Un peu de philo vite fait par-ci par-là. Ces étudiants se gaspillent. Un dialogue expédié avec un professeur empiriste humien (pp. 402-403). Un final rapide sur Sartre : « en causant avec Sartre, j'entrevis la richesse de ce qu'il appelait la « théorie de la contingence », où se trouvaient déjà en germe ses idées sur l'être, l'existence, la nécessité, la liberté. » (p. 451). On aimerait que Beauvoir développe ce qu'elle en pensait de façon aussi détaillée qu'elle l'a fait pour ses errements spirituels de jeune fille idéaliste issue d'un milieu catholique. D'un roman personnel que son ami Clairaut (Gandillac) lui avait fait lire, elle dira : « Comment un garçon cultivé, et qu'on disait intelligent, avait-il pu perde son temps à raconter en phrases incolores d'aussi minables anecdotes ? » (p. 422). On pourrait retourner la politesse à ce que dit la grande Beauvoir de la petite Simone. Plus gentiment, on peut dire que son livre se réduit un peu à « la descente de l'esprit au coeur du sensible » (p. 407), comme ce qu'elle perçoit dans la peinture de Cézanne.

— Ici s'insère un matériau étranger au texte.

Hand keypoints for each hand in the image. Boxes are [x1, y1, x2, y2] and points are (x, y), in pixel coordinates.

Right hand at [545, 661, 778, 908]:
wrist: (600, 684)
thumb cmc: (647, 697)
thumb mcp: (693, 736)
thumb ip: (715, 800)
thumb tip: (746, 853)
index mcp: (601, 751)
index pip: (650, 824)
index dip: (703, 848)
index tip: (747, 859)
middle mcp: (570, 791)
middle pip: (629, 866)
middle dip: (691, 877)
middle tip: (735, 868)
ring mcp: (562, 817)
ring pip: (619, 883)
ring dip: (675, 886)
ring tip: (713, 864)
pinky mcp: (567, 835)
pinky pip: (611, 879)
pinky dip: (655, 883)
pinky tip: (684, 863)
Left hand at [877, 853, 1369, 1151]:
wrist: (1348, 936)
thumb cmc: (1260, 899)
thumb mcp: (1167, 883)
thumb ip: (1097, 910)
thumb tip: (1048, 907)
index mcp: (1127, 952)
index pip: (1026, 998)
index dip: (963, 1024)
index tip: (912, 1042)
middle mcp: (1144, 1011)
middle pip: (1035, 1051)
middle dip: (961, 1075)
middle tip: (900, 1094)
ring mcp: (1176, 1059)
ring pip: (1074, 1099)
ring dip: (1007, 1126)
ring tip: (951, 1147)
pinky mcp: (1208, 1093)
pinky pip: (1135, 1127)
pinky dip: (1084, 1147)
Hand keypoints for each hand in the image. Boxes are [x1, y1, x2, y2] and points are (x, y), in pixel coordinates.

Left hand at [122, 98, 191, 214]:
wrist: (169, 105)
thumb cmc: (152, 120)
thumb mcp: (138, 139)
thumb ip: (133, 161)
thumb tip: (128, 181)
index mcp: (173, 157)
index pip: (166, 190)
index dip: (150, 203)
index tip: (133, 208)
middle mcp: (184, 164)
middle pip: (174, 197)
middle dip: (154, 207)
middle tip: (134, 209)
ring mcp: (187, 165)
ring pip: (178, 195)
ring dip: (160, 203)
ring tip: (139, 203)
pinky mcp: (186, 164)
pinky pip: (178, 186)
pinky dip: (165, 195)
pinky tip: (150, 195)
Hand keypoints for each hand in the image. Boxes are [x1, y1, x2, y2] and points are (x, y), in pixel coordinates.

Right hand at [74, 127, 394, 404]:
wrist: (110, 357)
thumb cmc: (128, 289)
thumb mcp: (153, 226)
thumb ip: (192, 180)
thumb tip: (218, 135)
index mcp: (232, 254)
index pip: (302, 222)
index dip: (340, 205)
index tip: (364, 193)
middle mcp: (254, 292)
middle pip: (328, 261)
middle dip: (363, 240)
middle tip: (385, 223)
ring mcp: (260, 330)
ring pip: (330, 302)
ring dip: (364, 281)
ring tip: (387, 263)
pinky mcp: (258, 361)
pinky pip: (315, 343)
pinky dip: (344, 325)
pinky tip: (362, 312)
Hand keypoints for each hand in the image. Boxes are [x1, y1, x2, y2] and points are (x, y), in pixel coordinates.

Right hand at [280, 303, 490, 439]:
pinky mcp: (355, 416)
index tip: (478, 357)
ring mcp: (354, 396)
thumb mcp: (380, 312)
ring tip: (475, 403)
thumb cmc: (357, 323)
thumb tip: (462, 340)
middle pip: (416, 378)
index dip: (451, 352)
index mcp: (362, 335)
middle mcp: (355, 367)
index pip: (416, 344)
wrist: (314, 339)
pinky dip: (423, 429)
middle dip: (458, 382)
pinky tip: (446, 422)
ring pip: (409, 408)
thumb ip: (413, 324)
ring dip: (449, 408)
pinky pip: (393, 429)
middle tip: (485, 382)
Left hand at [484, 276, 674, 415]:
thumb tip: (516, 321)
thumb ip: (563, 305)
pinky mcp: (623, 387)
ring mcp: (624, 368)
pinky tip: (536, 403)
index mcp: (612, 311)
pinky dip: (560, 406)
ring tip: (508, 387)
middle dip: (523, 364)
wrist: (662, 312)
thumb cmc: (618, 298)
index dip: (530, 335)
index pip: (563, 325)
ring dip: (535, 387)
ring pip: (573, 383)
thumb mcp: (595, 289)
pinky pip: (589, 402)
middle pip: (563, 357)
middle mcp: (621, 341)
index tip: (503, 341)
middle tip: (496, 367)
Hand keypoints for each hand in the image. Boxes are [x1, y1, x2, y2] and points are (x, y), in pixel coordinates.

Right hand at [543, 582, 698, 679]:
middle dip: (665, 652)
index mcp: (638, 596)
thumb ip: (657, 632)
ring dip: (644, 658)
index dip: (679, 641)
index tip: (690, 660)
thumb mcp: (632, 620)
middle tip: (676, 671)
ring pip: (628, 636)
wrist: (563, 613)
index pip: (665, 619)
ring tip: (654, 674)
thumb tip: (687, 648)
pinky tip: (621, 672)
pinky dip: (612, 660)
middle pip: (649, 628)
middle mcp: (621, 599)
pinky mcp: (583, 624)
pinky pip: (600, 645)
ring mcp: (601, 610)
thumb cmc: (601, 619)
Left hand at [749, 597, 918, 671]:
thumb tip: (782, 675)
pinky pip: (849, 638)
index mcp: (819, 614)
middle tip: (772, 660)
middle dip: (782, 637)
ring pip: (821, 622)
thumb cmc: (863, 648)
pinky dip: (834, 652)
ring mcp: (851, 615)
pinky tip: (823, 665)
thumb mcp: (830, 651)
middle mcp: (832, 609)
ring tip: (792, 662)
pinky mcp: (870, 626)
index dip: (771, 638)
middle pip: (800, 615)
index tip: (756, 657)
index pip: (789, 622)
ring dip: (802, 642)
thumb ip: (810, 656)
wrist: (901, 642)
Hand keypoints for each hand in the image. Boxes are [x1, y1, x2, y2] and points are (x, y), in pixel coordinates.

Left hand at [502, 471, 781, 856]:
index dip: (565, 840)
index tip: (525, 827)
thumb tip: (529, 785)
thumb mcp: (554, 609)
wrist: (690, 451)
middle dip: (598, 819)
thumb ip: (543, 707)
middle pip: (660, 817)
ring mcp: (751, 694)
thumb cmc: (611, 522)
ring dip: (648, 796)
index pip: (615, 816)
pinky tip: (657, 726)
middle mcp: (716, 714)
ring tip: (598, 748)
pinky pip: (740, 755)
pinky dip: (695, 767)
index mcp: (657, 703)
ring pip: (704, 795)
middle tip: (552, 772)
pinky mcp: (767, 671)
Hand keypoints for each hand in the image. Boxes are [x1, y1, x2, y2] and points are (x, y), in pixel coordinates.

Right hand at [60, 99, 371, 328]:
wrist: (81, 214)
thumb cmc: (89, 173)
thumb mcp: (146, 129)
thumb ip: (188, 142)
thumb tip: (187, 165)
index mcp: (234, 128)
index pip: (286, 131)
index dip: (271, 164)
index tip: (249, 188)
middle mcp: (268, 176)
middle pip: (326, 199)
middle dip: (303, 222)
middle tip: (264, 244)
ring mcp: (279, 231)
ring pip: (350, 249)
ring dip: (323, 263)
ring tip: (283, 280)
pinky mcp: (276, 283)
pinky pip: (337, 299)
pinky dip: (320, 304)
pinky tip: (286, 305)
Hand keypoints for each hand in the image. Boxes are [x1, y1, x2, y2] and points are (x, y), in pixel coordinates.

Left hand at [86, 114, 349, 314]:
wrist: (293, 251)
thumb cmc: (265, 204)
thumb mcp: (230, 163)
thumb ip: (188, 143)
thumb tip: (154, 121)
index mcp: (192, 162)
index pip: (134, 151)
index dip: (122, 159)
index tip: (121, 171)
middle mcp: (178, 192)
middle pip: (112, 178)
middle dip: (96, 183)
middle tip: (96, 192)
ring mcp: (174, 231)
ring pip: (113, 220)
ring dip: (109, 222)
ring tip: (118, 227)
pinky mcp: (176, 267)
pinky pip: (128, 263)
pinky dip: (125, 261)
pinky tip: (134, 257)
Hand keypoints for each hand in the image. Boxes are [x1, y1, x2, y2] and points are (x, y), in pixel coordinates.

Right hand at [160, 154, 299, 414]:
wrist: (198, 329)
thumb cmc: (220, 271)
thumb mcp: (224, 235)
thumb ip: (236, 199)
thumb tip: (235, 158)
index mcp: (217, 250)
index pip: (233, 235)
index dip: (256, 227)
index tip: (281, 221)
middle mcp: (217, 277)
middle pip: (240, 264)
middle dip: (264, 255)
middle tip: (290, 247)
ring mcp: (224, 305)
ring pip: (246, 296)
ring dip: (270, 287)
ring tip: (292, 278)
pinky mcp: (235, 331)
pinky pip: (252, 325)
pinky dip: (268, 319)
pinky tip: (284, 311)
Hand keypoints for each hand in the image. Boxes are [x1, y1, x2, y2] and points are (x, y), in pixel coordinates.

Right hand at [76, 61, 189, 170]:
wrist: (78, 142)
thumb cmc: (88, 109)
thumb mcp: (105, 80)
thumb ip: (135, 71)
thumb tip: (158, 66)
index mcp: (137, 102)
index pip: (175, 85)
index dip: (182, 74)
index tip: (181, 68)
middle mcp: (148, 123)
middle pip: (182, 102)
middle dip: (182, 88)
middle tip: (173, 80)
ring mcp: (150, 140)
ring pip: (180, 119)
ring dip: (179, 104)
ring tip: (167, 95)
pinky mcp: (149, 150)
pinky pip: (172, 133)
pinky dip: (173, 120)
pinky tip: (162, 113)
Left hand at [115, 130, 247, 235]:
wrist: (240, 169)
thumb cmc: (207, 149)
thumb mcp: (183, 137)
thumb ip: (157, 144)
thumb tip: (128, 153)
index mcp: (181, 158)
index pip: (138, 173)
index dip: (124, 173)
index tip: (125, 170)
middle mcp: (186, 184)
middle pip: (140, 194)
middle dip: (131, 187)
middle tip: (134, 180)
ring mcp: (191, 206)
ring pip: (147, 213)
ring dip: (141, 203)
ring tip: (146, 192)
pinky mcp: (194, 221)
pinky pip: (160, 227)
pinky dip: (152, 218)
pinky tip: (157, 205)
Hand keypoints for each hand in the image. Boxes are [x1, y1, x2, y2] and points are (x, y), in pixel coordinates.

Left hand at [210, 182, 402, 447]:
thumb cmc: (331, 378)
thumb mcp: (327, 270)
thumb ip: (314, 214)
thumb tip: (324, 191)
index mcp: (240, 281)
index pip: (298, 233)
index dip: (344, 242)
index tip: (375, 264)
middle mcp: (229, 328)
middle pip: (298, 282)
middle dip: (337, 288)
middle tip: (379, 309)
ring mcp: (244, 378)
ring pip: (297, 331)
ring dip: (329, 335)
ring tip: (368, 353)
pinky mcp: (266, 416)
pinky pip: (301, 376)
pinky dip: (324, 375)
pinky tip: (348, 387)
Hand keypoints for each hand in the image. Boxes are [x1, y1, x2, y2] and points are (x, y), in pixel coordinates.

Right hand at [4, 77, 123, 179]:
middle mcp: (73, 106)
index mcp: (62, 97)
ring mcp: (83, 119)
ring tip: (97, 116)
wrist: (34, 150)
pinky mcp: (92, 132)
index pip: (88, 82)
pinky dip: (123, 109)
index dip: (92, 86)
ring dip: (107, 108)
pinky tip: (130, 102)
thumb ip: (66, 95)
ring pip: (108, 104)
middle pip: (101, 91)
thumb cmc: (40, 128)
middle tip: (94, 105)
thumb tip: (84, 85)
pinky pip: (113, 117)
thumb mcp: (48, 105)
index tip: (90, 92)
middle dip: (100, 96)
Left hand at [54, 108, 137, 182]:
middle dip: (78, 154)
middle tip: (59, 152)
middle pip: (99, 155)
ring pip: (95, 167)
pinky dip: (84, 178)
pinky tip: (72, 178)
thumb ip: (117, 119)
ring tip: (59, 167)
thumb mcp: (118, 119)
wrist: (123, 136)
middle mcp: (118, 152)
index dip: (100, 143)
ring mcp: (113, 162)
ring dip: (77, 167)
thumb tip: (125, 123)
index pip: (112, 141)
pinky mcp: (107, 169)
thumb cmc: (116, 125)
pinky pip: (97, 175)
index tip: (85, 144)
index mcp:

Beauvoir ne précise pas non plus davantage sa réponse à l'interrogation « Liberté et contingence » de son agrégation passée avec Sartre (p. 433). C'est quand même dommage, non ? Ces Mémoires intimistes, justement, se réduisent un peu aux déterminismes de son milieu et de son temps. Ethnométhodologie : son livre incarne bien la conscience des acteurs avec leurs propres mots et leurs limites. Une époque qui croyait trouver une philosophie dans la littérature. Expression d'une procrastination idéaliste où la philosophie est un déguisement de la religion. À bien des égards, cette question n'a pas été éclaircie jusqu'à aujourd'hui.